Storage Format
TaiDB stores data in a single append-only file. The current format has a
database file header followed by record entries. Older 0.1.x files did not
have a database file header; TaiDB still recognizes and opens those files.
Database file header
Section titled “Database file header”New databases begin with a 32-byte header.

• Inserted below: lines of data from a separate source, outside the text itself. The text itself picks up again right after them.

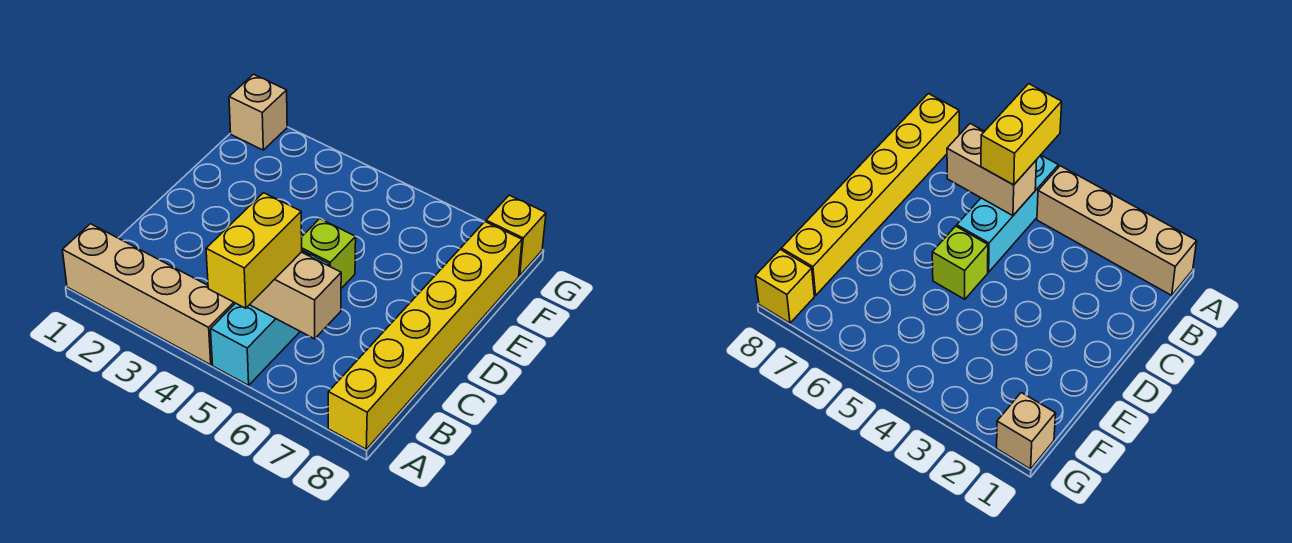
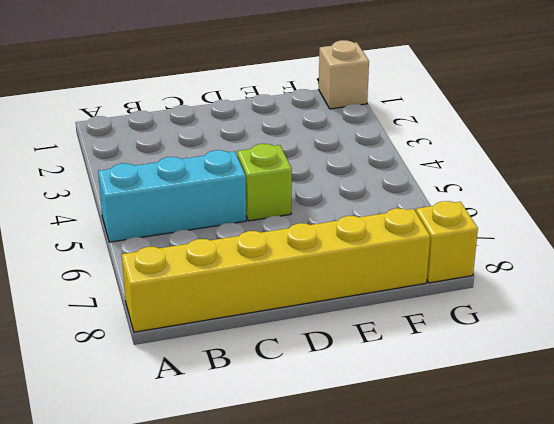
none -> tan brick A1:A4 level 1
none -> tan brick B5:B6 level 2

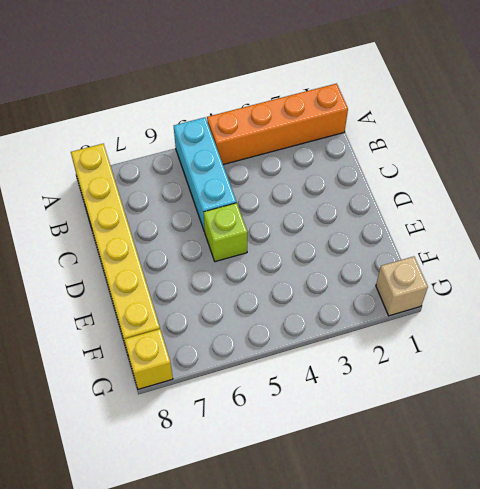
orange brick A1:A4 level 1 -> tan brick A1:A4 level 1
none -> tan brick B5:B6 level 2
none -> yellow brick A5:B5 level 3

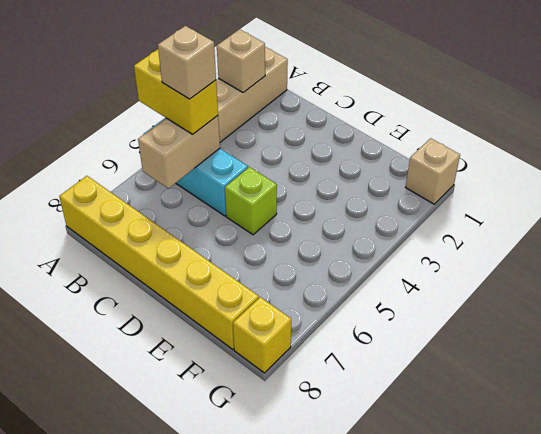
tan brick A2 level 2 -> none
tan brick B5 level 4 -> none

| Offset | Size | Field | Description |
|---|---|---|---|
0 | 4 | magic | TDBF database file magic. |
4 | 1 | version | Current database format version. |
5 | 1 | min reader version | Minimum reader version required to open the file. |
6 | 2 | header length | Header length in bytes, currently 32. |
8 | 8 | feature flags | Bitset of required storage features. |
16 | 4 | checksum | CRC32 of the header with this field zeroed. |
20 | 12 | reserved | Must be zero in version 1. |
Current feature flags:
| Bit | Name | Meaning |
|---|---|---|
0 | record header v2 | Record headers include raw_value_len at bytes 28..32. |
TaiDB rejects future database versions, unsupported feature flags, bad header checksums, and non-zero reserved bytes in the current header version.
Legacy 0.1.x files
Section titled “Legacy 0.1.x files”0.1.x databases start directly with a record header whose magic is TDB1.
TaiDB detects this and opens the file as a legacy record stream.

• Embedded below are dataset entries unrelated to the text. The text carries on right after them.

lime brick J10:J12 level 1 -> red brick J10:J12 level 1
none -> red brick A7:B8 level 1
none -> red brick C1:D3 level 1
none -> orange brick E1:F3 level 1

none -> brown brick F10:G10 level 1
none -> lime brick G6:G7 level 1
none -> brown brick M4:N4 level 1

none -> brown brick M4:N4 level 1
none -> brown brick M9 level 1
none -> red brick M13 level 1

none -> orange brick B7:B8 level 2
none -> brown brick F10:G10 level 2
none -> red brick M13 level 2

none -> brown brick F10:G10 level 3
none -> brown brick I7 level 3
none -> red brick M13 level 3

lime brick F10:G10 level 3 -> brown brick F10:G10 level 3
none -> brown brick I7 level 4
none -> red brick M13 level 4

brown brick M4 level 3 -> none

When a legacy file is compacted or repacked, TaiDB rewrites live records into the current headered format.
Record header
Section titled “Record header”Each record has a 32-byte header followed by key bytes and stored value bytes.
| Offset | Size | Field | Description |
|---|---|---|---|
0 | 4 | magic | TDB1 record magic. |
4 | 1 | version | Record format version. |
5 | 1 | kind | 1 value, 2 delete, 3 vector. |
6 | 2 | key length | Key length in bytes. |
8 | 4 | stored value length | Stored payload length in bytes. |
12 | 4 | vector dimensions | Non-zero only for vector records. |
16 | 4 | checksum | CRC32 of header, key, and stored value with checksum zeroed. |
20 | 8 | sequence | Monotonic record sequence. |
28 | 4 | raw value length | Uncompressed plaintext payload length. |
Delete records must have zero stored value length. Non-vector records must have zero vector dimensions.
Payloads
Section titled “Payloads”Values may be stored directly, compressed with zstd, or wrapped in an encrypted payload envelope. The record header stores the raw value length so the reader can verify decompressed or decrypted payload size.

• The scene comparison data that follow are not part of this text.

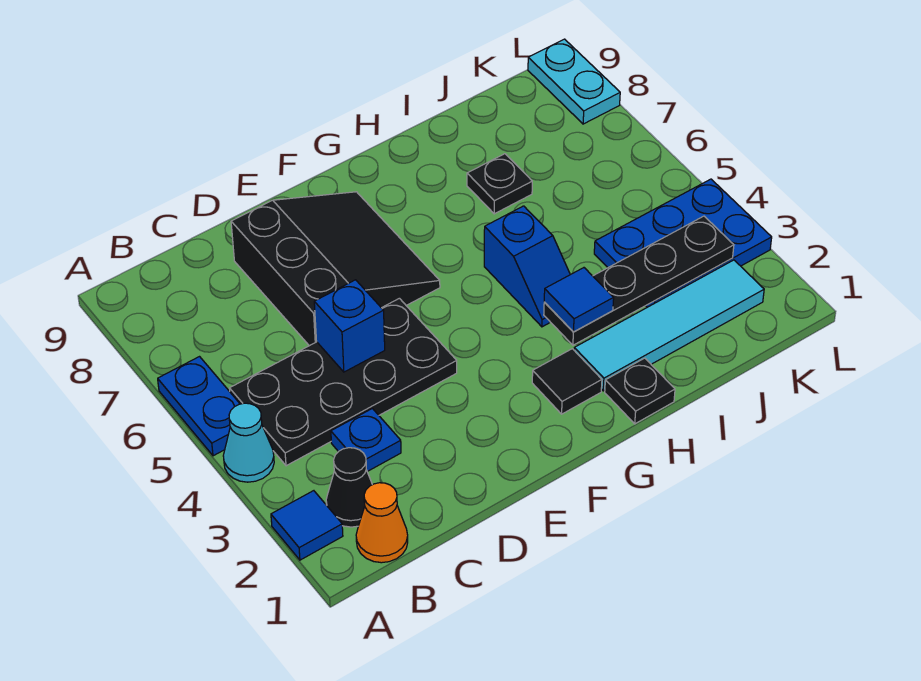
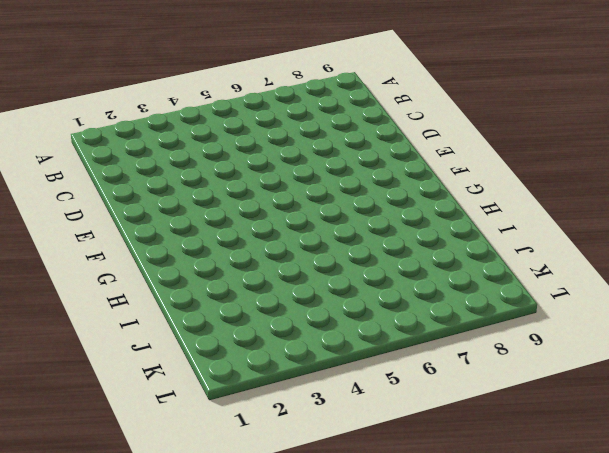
none -> blue tile A2 level 1
none -> cyan cone A4 level 1
none -> blue plate A5:A6 level 1

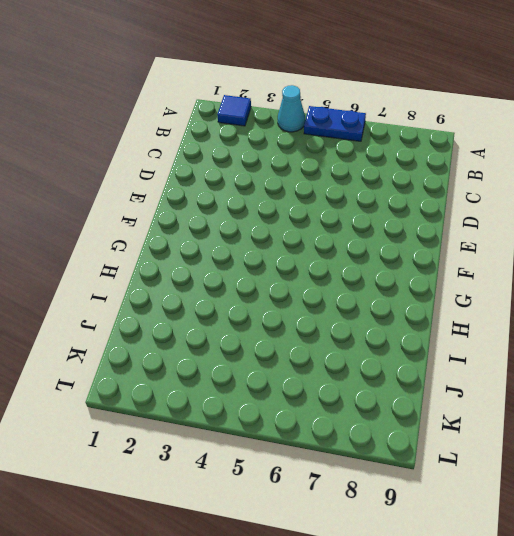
none -> orange cone B1 level 1
none -> black cone B2 level 1
none -> black plate B4:E5 level 1

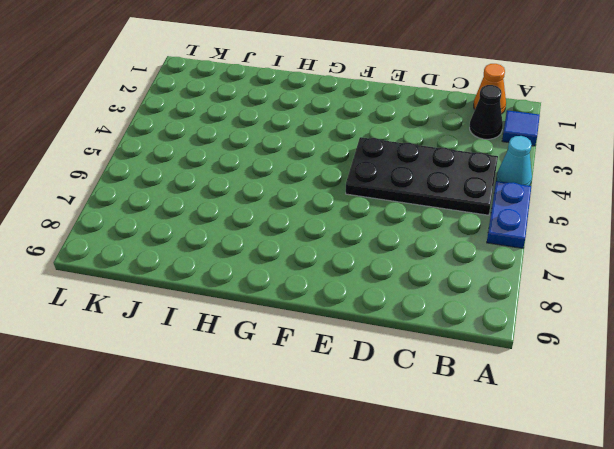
none -> blue plate C3 level 1
none -> black slope D6:F8 level 1 top D
none -> black tile G2 level 1

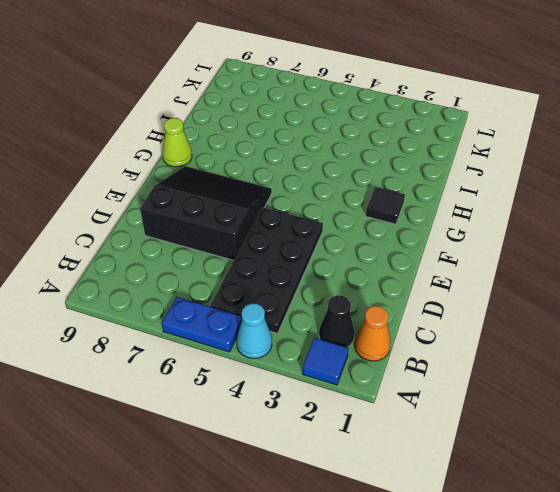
lime cone G9 level 1 -> none
none -> blue plate C3 level 1
none -> black plate H1 level 1
none -> cyan tile H2:K2 level 1

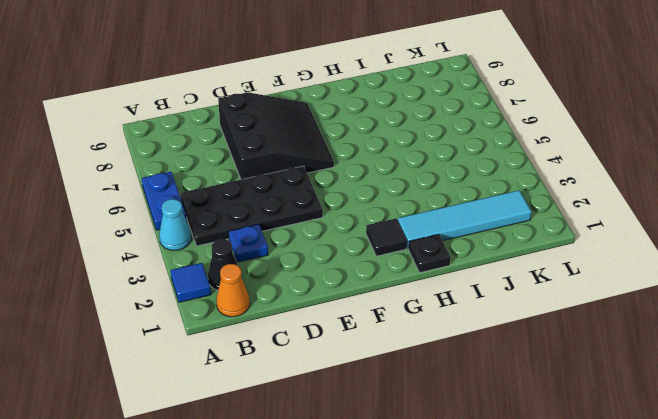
none -> blue slope H4:H5 level 1 top 5
none -> black plate I7 level 1
none -> blue plate J3:L4 level 1

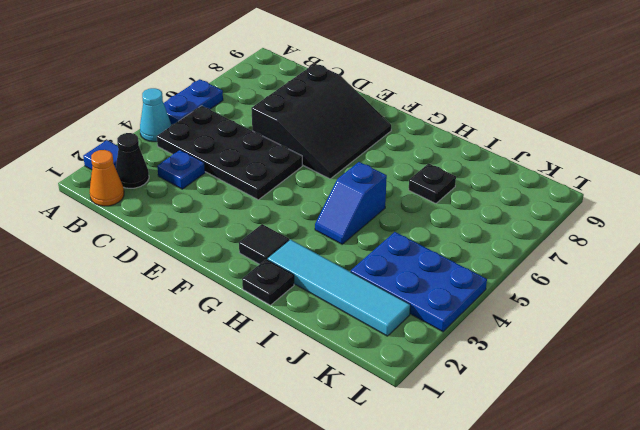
none -> cyan plate L8:L9 level 1
none -> blue brick D5 level 2
none -> black plate H3:K3 level 2

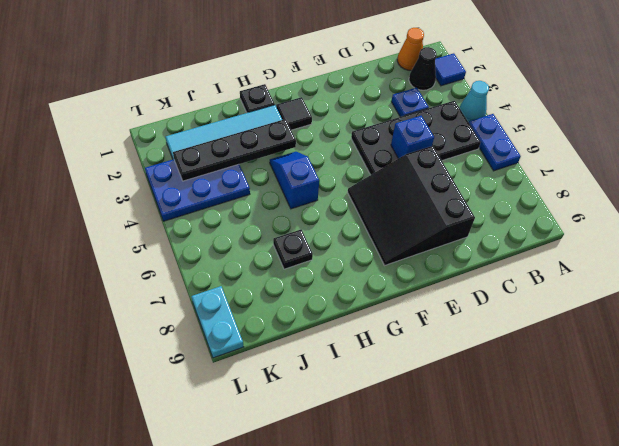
none -> blue tile H3 level 3

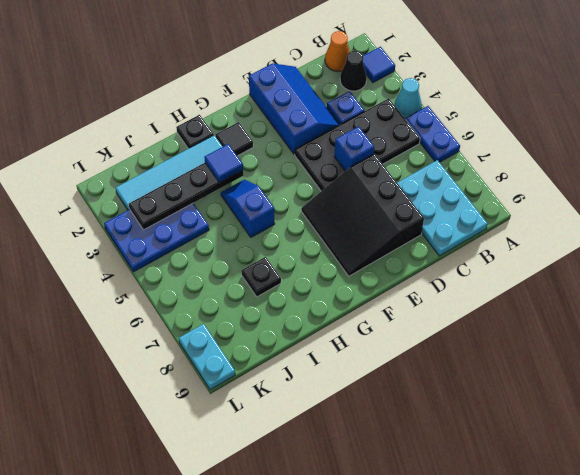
cyan plate B7:C9 level 1 -> none
blue slope D1:E3 level 1 top E -> none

Vector payloads are encoded f32 values and are validated against the vector
dimension count stored in the record header.
Recovery behavior
Section titled “Recovery behavior”On open, TaiDB scans from the data offset and rebuilds the in-memory index from the latest record for each key.
Recovery rules:
- A partial trailing record is truncated when the database is opened writable.
- A partial trailing record in read-only mode is reported as corruption because TaiDB cannot safely rewrite the file.
- A partial new database header in a writable file is treated as an interrupted empty database creation and rewritten.
- Unsupported complete headers are rejected deterministically.
- Checksum mismatches are rejected as corruption.
- Headerless legacy files remain readable.